Choosing the change management strategy: change management in a DR plan involves two approaches. The first is continuously monitoring business procedures with expectations of prompt response if a change is needed. The other strategy is by putting a schedule of periodic reviews for business process changes. The need for change can also be instigated by testing the plan or the validation process. In the application of the strategy, changes without impact are ignored but those likely to cause an effect on the DR plan are signaled and given necessary attention. In most cases the planning team is tasked with reviewing change notifications, which witness the delay in responding to changes when necessary, hence having a common strategy of evaluating revisions is more advantageous as it automatically improves the efficiency of the team in amending the disaster response plan.

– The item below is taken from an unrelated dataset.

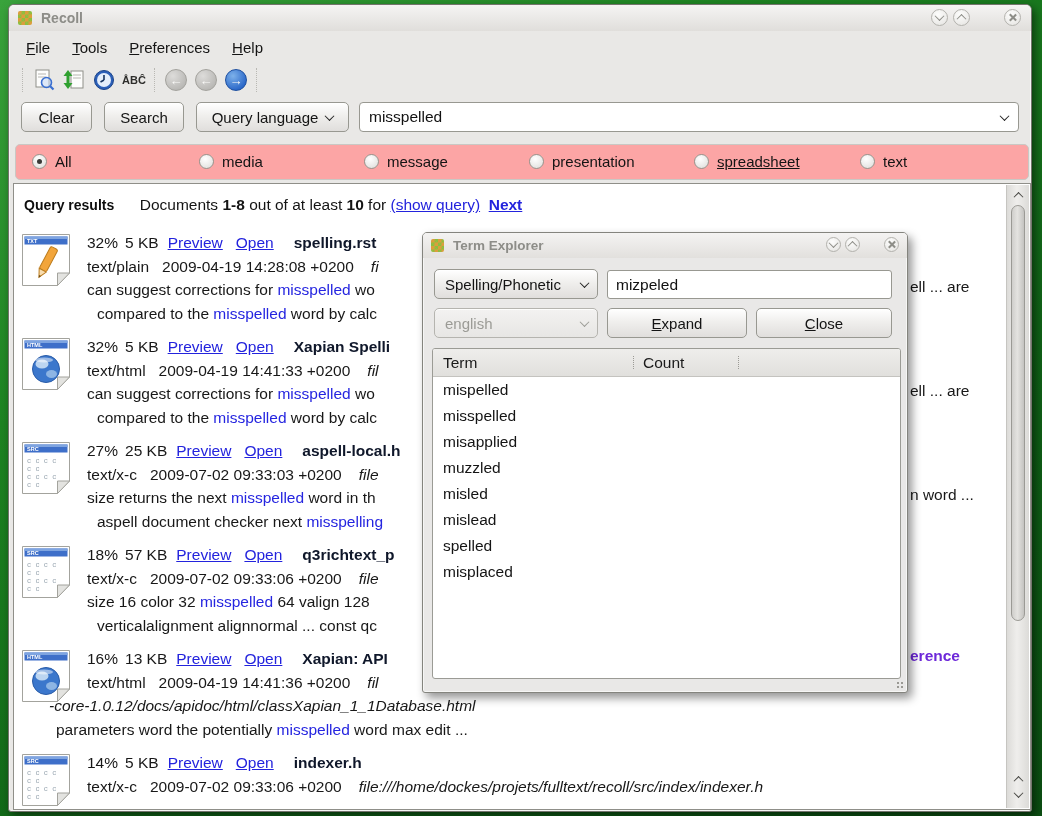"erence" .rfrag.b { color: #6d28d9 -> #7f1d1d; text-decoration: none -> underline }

Maintaining the planning documentation: towards the end of the DR planning initiative, many documents are usually created in regards to the DR plan. The organization should have a policy or strategy of protecting and maintaining such significant reports, especially by pushing for approval by the committee or board members. When a company approves of a change in a DR planning, some critical details are necessary for documentation; they include change description, reasons for the change, the change author, the change version number and the person who approved the amendment (Quarshie et al., 2016). After the change approval, one member of the DR team should review the change and confirm, and his name also to be documented. It is imperative to note that maintenance of detailed recovery process for the IT systems should be done independently by the response team members who are the most likely team to respond during a disaster.

References

• Badewi, A. (2016). The impact of project management (PM) and benefits management (BM) practices on project success: Towards developing a project benefits governance framework. International Journal of Project Management, 34(4), 761-778.
• Blaikie, P. C. (2014). At Risk: Natural Hazards, People’s Vulnerability and Disasters. London: Routledge.
• Meshal, A. (2016). Disaster Recovery and Business Continuity. International Journal of Scientific & Engineering Research,, pp 1-6.
• Oloruntoba, R., Sridharan, R., & Davison, G. (2018). A proposed framework of key activities and processes in the preparedness and recovery phases of disaster management. Disasters, 42(3), 541-570.
• Speier, A. H., & Sherman, R. (2017). Why Is Integrating Emergency Management Essential to Disaster Behavioral Health? Challenges and Opportunities. In Integrating Emergency Management and Disaster Behavioral Health (pp. 73-97). Butterworth-Heinemann.
• Supriadi, L. S. R., & Pheng, L. S. (2018). Business Continuity Management (BCM). In Business Continuity Management in Construction (pp. 41-73). Springer, Singapore.
• Trautwein, C. (2016). Risk, Response, and Recovery. In Official (ISC) 2 Guide to the SSCP CBK, Second Edition (pp. 367-411). Auerbach Publications.
• Quarshie, A. M., Salmi, A., & Leuschner, R. (2016). Sustainability and corporate social responsibility in supply chains: The state of research in supply chain management and business ethics journals. Journal of Purchasing and Supply Management, 22(2), 82-97.